*** Opening Record extracts ***
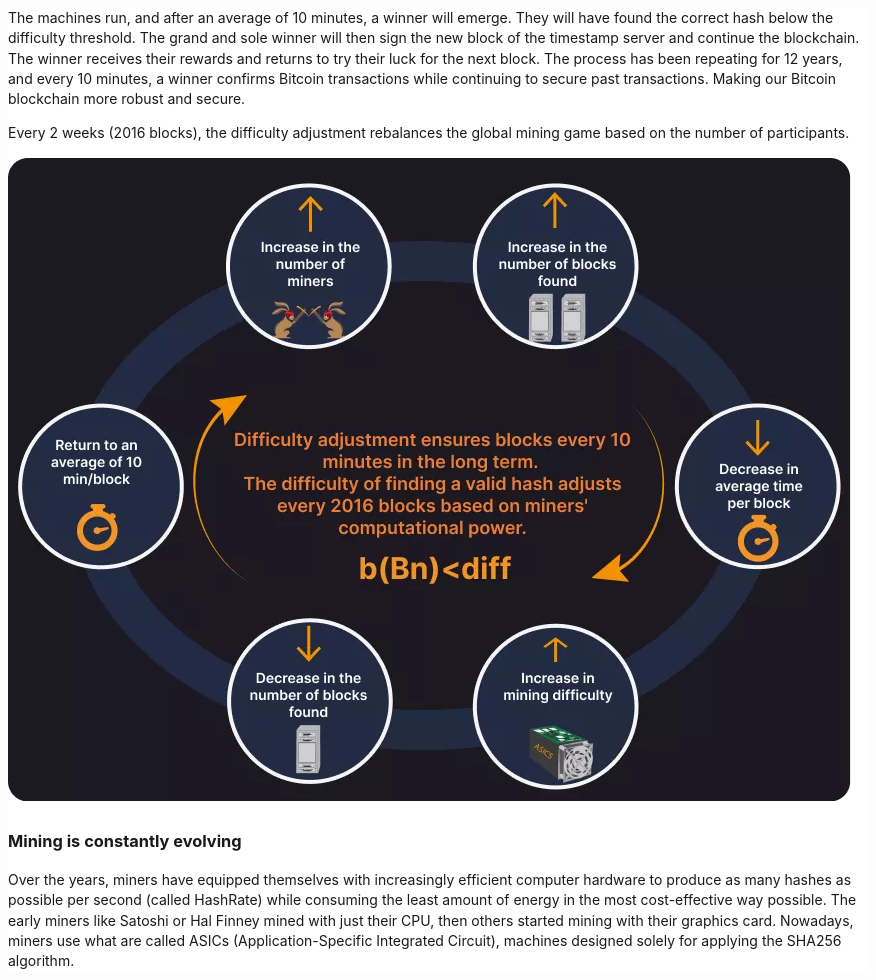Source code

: The machines run, and after an average of 10 minutes, a winner will emerge. They will have found the correct hash below the difficulty threshold. The grand and sole winner will then sign the new block of the timestamp server and continue the blockchain. The winner receives their rewards and returns to try their luck for the next block. The process has been repeating for 12 years, and every 10 minutes, a winner confirms Bitcoin transactions while continuing to secure past transactions. Making our Bitcoin blockchain more robust and secure.

Every 2 weeks (2016 blocks), the difficulty adjustment rebalances the global mining game based on the number of participants.

![image](assets/en/chapter12/14.webp)

### Mining is constantly evolving

Over the years, miners have equipped themselves with increasingly efficient computer hardware to produce as many hashes as possible per second (called HashRate) while consuming the least amount of energy in the most cost-effective way possible. The early miners like Satoshi or Hal Finney mined with just their CPU, then others started mining with their graphics card. Nowadays, miners use what are called ASICs (Application-Specific Integrated Circuit), machines designed solely for applying the SHA256 algorithm.
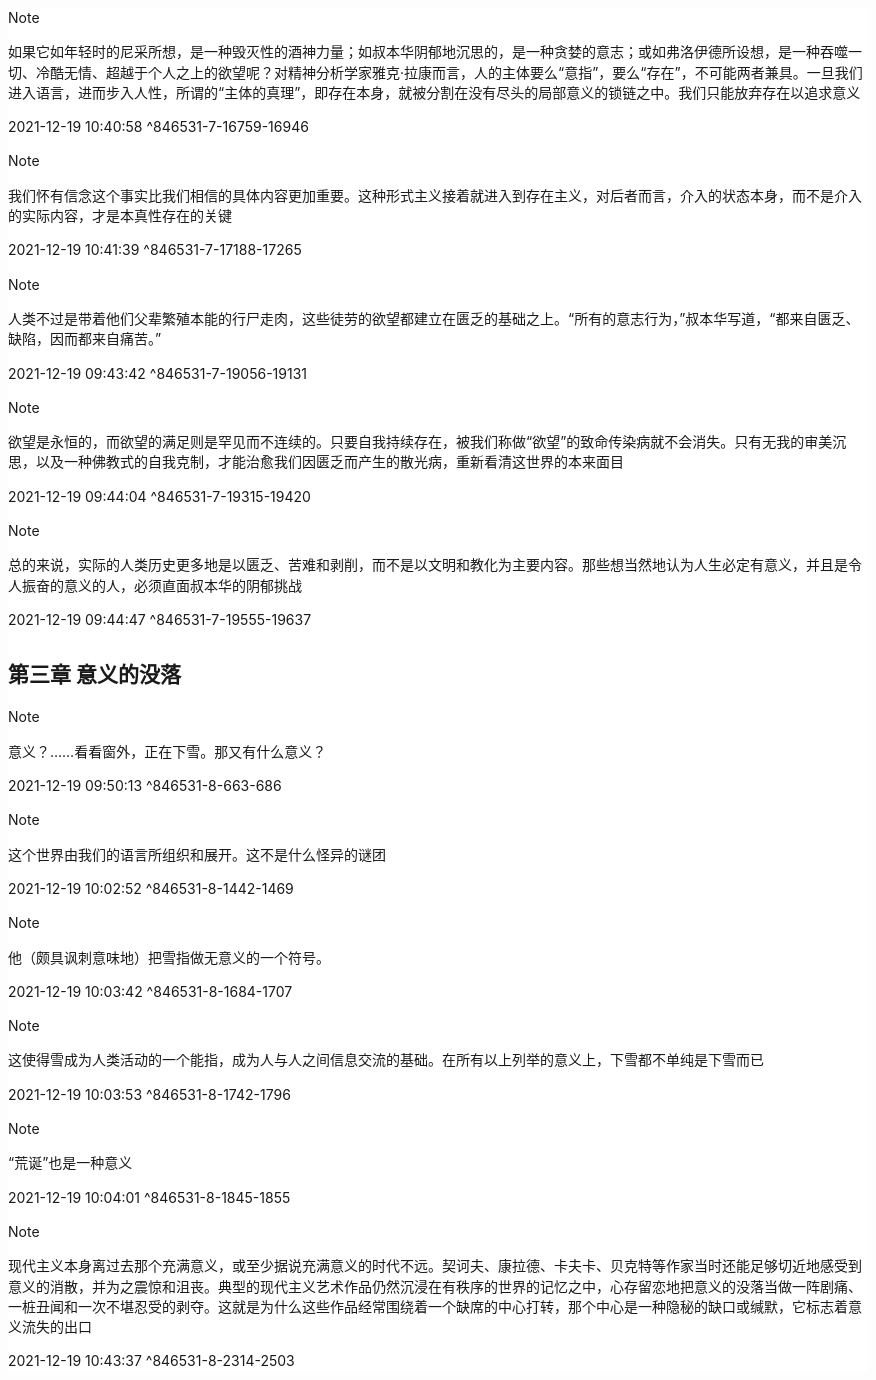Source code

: > [!NOTE] 
> 如果它如年轻时的尼采所想，是一种毁灭性的酒神力量；如叔本华阴郁地沉思的，是一种贪婪的意志；或如弗洛伊德所设想，是一种吞噬一切、冷酷无情、超越于个人之上的欲望呢？对精神分析学家雅克·拉康而言，人的主体要么“意指”，要么“存在”，不可能两者兼具。一旦我们进入语言，进而步入人性，所谓的“主体的真理”，即存在本身，就被分割在没有尽头的局部意义的锁链之中。我们只能放弃存在以追求意义
> 
> 2021-12-19 10:40:58 ^846531-7-16759-16946

> [!NOTE] 
> 我们怀有信念这个事实比我们相信的具体内容更加重要。这种形式主义接着就进入到存在主义，对后者而言，介入的状态本身，而不是介入的实际内容，才是本真性存在的关键
> 
> 2021-12-19 10:41:39 ^846531-7-17188-17265

> [!NOTE] 
> 人类不过是带着他们父辈繁殖本能的行尸走肉，这些徒劳的欲望都建立在匮乏的基础之上。“所有的意志行为，”叔本华写道，“都来自匮乏、缺陷，因而都来自痛苦。”
> 
> 2021-12-19 09:43:42 ^846531-7-19056-19131

> [!NOTE] 
> 欲望是永恒的，而欲望的满足则是罕见而不连续的。只要自我持续存在，被我们称做“欲望”的致命传染病就不会消失。只有无我的审美沉思，以及一种佛教式的自我克制，才能治愈我们因匮乏而产生的散光病，重新看清这世界的本来面目
> 
> 2021-12-19 09:44:04 ^846531-7-19315-19420

> [!NOTE] 
> 总的来说，实际的人类历史更多地是以匮乏、苦难和剥削，而不是以文明和教化为主要内容。那些想当然地认为人生必定有意义，并且是令人振奋的意义的人，必须直面叔本华的阴郁挑战
> 
> 2021-12-19 09:44:47 ^846531-7-19555-19637

## 第三章 意义的没落

> [!NOTE] 
> 意义？……看看窗外，正在下雪。那又有什么意义？
> 
> 2021-12-19 09:50:13 ^846531-8-663-686

> [!NOTE] 
> 这个世界由我们的语言所组织和展开。这不是什么怪异的谜团
> 
> 2021-12-19 10:02:52 ^846531-8-1442-1469

> [!NOTE] 
> 他（颇具讽刺意味地）把雪指做无意义的一个符号。
> 
> 2021-12-19 10:03:42 ^846531-8-1684-1707

> [!NOTE] 
> 这使得雪成为人类活动的一个能指，成为人与人之间信息交流的基础。在所有以上列举的意义上，下雪都不单纯是下雪而已
> 
> 2021-12-19 10:03:53 ^846531-8-1742-1796

> [!NOTE] 
> “荒诞”也是一种意义
> 
> 2021-12-19 10:04:01 ^846531-8-1845-1855

> [!NOTE] 
> 现代主义本身离过去那个充满意义，或至少据说充满意义的时代不远。契诃夫、康拉德、卡夫卡、贝克特等作家当时还能足够切近地感受到意义的消散，并为之震惊和沮丧。典型的现代主义艺术作品仍然沉浸在有秩序的世界的记忆之中，心存留恋地把意义的没落当做一阵剧痛、一桩丑闻和一次不堪忍受的剥夺。这就是为什么这些作品经常围绕着一个缺席的中心打转，那个中心是一种隐秘的缺口或缄默，它标志着意义流失的出口
> 
> 2021-12-19 10:43:37 ^846531-8-2314-2503
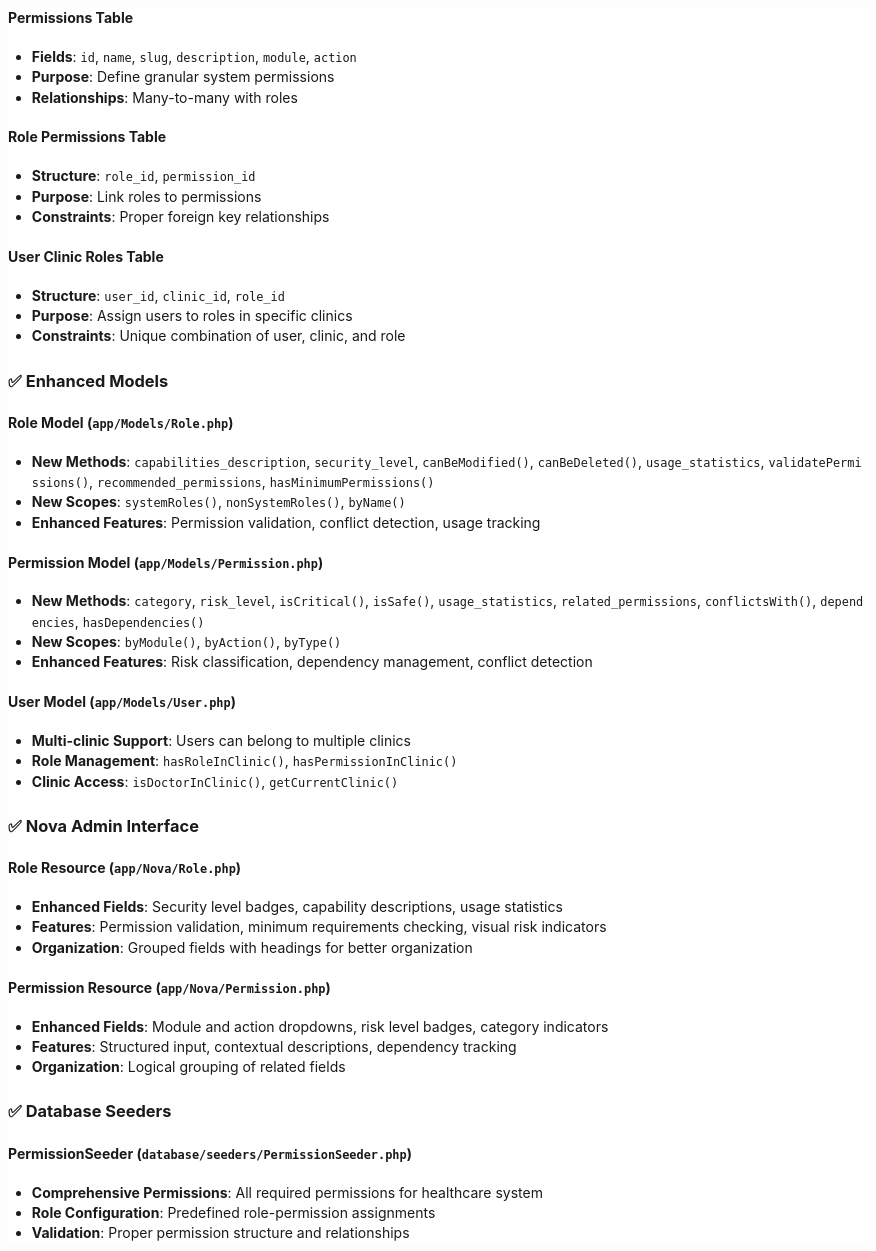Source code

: #### Permissions Table
- **Fields**: `id`, `name`, `slug`, `description`, `module`, `action`
- **Purpose**: Define granular system permissions
- **Relationships**: Many-to-many with roles

#### Role Permissions Table
- **Structure**: `role_id`, `permission_id`
- **Purpose**: Link roles to permissions
- **Constraints**: Proper foreign key relationships

#### User Clinic Roles Table
- **Structure**: `user_id`, `clinic_id`, `role_id`
- **Purpose**: Assign users to roles in specific clinics
- **Constraints**: Unique combination of user, clinic, and role

### ✅ Enhanced Models

#### Role Model (`app/Models/Role.php`)
- **New Methods**: `capabilities_description`, `security_level`, `canBeModified()`, `canBeDeleted()`, `usage_statistics`, `validatePermissions()`, `recommended_permissions`, `hasMinimumPermissions()`
- **New Scopes**: `systemRoles()`, `nonSystemRoles()`, `byName()`
- **Enhanced Features**: Permission validation, conflict detection, usage tracking

#### Permission Model (`app/Models/Permission.php`)
- **New Methods**: `category`, `risk_level`, `isCritical()`, `isSafe()`, `usage_statistics`, `related_permissions`, `conflictsWith()`, `dependencies`, `hasDependencies()`
- **New Scopes**: `byModule()`, `byAction()`, `byType()`
- **Enhanced Features**: Risk classification, dependency management, conflict detection

#### User Model (`app/Models/User.php`)
- **Multi-clinic Support**: Users can belong to multiple clinics
- **Role Management**: `hasRoleInClinic()`, `hasPermissionInClinic()`
- **Clinic Access**: `isDoctorInClinic()`, `getCurrentClinic()`

### ✅ Nova Admin Interface

#### Role Resource (`app/Nova/Role.php`)
- **Enhanced Fields**: Security level badges, capability descriptions, usage statistics
- **Features**: Permission validation, minimum requirements checking, visual risk indicators
- **Organization**: Grouped fields with headings for better organization

#### Permission Resource (`app/Nova/Permission.php`)
- **Enhanced Fields**: Module and action dropdowns, risk level badges, category indicators
- **Features**: Structured input, contextual descriptions, dependency tracking
- **Organization**: Logical grouping of related fields

### ✅ Database Seeders

#### PermissionSeeder (`database/seeders/PermissionSeeder.php`)
- **Comprehensive Permissions**: All required permissions for healthcare system
- **Role Configuration**: Predefined role-permission assignments
- **Validation**: Proper permission structure and relationships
*** Closing Record extracts ***
Work item ▸ Output every entry verbatim but skip the pictures.

Solution to this task ▸
Source code

: The machines run, and after an average of 10 minutes, a winner will emerge. They will have found the correct hash below the difficulty threshold. The grand and sole winner will then sign the new block of the timestamp server and continue the blockchain. The winner receives their rewards and returns to try their luck for the next block. The process has been repeating for 12 years, and every 10 minutes, a winner confirms Bitcoin transactions while continuing to secure past transactions. Making our Bitcoin blockchain more robust and secure.

Every 2 weeks (2016 blocks), the difficulty adjustment rebalances the global mining game based on the number of participants.

![image](assets/en/chapter12/14.webp)

### Mining is constantly evolving

Over the years, miners have equipped themselves with increasingly efficient computer hardware to produce as many hashes as possible per second (called HashRate) while consuming the least amount of energy in the most cost-effective way possible. The early miners like Satoshi or Hal Finney mined with just their CPU, then others started mining with their graphics card. Nowadays, miners use what are called ASICs (Application-Specific Integrated Circuit), machines designed solely for applying the SHA256 algorithm.
Source code

: > [!NOTE] 
> 如果它如年轻时的尼采所想，是一种毁灭性的酒神力量；如叔本华阴郁地沉思的，是一种贪婪的意志；或如弗洛伊德所设想，是一种吞噬一切、冷酷无情、超越于个人之上的欲望呢？对精神分析学家雅克·拉康而言，人的主体要么“意指”，要么“存在”，不可能两者兼具。一旦我们进入语言，进而步入人性，所谓的“主体的真理”，即存在本身，就被分割在没有尽头的局部意义的锁链之中。我们只能放弃存在以追求意义
> 
> 2021-12-19 10:40:58 ^846531-7-16759-16946

> [!NOTE] 
> 我们怀有信念这个事实比我们相信的具体内容更加重要。这种形式主义接着就进入到存在主义，对后者而言，介入的状态本身，而不是介入的实际内容，才是本真性存在的关键
> 
> 2021-12-19 10:41:39 ^846531-7-17188-17265

> [!NOTE] 
> 人类不过是带着他们父辈繁殖本能的行尸走肉，这些徒劳的欲望都建立在匮乏的基础之上。“所有的意志行为，”叔本华写道，“都来自匮乏、缺陷，因而都来自痛苦。”
> 
> 2021-12-19 09:43:42 ^846531-7-19056-19131

> [!NOTE] 
> 欲望是永恒的，而欲望的满足则是罕见而不连续的。只要自我持续存在，被我们称做“欲望”的致命传染病就不会消失。只有无我的审美沉思，以及一种佛教式的自我克制，才能治愈我们因匮乏而产生的散光病，重新看清这世界的本来面目
> 
> 2021-12-19 09:44:04 ^846531-7-19315-19420

> [!NOTE] 
> 总的来说，实际的人类历史更多地是以匮乏、苦难和剥削，而不是以文明和教化为主要内容。那些想当然地认为人生必定有意义，并且是令人振奋的意义的人，必须直面叔本华的阴郁挑战
> 
> 2021-12-19 09:44:47 ^846531-7-19555-19637

## 第三章 意义的没落

> [!NOTE] 
> 意义？……看看窗外，正在下雪。那又有什么意义？
> 
> 2021-12-19 09:50:13 ^846531-8-663-686

> [!NOTE] 
> 这个世界由我们的语言所组织和展开。这不是什么怪异的谜团
> 
> 2021-12-19 10:02:52 ^846531-8-1442-1469

> [!NOTE] 
> 他（颇具讽刺意味地）把雪指做无意义的一个符号。
> 
> 2021-12-19 10:03:42 ^846531-8-1684-1707

> [!NOTE] 
> 这使得雪成为人类活动的一个能指，成为人与人之间信息交流的基础。在所有以上列举的意义上，下雪都不单纯是下雪而已
> 
> 2021-12-19 10:03:53 ^846531-8-1742-1796

> [!NOTE] 
> “荒诞”也是一种意义
> 
> 2021-12-19 10:04:01 ^846531-8-1845-1855

> [!NOTE] 
> 现代主义本身离过去那个充满意义，或至少据说充满意义的时代不远。契诃夫、康拉德、卡夫卡、贝克特等作家当时还能足够切近地感受到意义的消散，并为之震惊和沮丧。典型的现代主义艺术作品仍然沉浸在有秩序的世界的记忆之中，心存留恋地把意义的没落当做一阵剧痛、一桩丑闻和一次不堪忍受的剥夺。这就是为什么这些作品经常围绕着一个缺席的中心打转，那个中心是一种隐秘的缺口或缄默，它标志着意义流失的出口
> 
> 2021-12-19 10:43:37 ^846531-8-2314-2503
Source code

: #### Permissions Table
- **Fields**: `id`, `name`, `slug`, `description`, `module`, `action`
- **Purpose**: Define granular system permissions
- **Relationships**: Many-to-many with roles

#### Role Permissions Table
- **Structure**: `role_id`, `permission_id`
- **Purpose**: Link roles to permissions
- **Constraints**: Proper foreign key relationships

#### User Clinic Roles Table
- **Structure**: `user_id`, `clinic_id`, `role_id`
- **Purpose**: Assign users to roles in specific clinics
- **Constraints**: Unique combination of user, clinic, and role

### ✅ Enhanced Models

#### Role Model (`app/Models/Role.php`)
- **New Methods**: `capabilities_description`, `security_level`, `canBeModified()`, `canBeDeleted()`, `usage_statistics`, `validatePermissions()`, `recommended_permissions`, `hasMinimumPermissions()`
- **New Scopes**: `systemRoles()`, `nonSystemRoles()`, `byName()`
- **Enhanced Features**: Permission validation, conflict detection, usage tracking

#### Permission Model (`app/Models/Permission.php`)
- **New Methods**: `category`, `risk_level`, `isCritical()`, `isSafe()`, `usage_statistics`, `related_permissions`, `conflictsWith()`, `dependencies`, `hasDependencies()`
- **New Scopes**: `byModule()`, `byAction()`, `byType()`
- **Enhanced Features**: Risk classification, dependency management, conflict detection

#### User Model (`app/Models/User.php`)
- **Multi-clinic Support**: Users can belong to multiple clinics
- **Role Management**: `hasRoleInClinic()`, `hasPermissionInClinic()`
- **Clinic Access**: `isDoctorInClinic()`, `getCurrentClinic()`

### ✅ Nova Admin Interface

#### Role Resource (`app/Nova/Role.php`)
- **Enhanced Fields**: Security level badges, capability descriptions, usage statistics
- **Features**: Permission validation, minimum requirements checking, visual risk indicators
- **Organization**: Grouped fields with headings for better organization

#### Permission Resource (`app/Nova/Permission.php`)
- **Enhanced Fields**: Module and action dropdowns, risk level badges, category indicators
- **Features**: Structured input, contextual descriptions, dependency tracking
- **Organization**: Logical grouping of related fields

### ✅ Database Seeders

#### PermissionSeeder (`database/seeders/PermissionSeeder.php`)
- **Comprehensive Permissions**: All required permissions for healthcare system
- **Role Configuration**: Predefined role-permission assignments
- **Validation**: Proper permission structure and relationships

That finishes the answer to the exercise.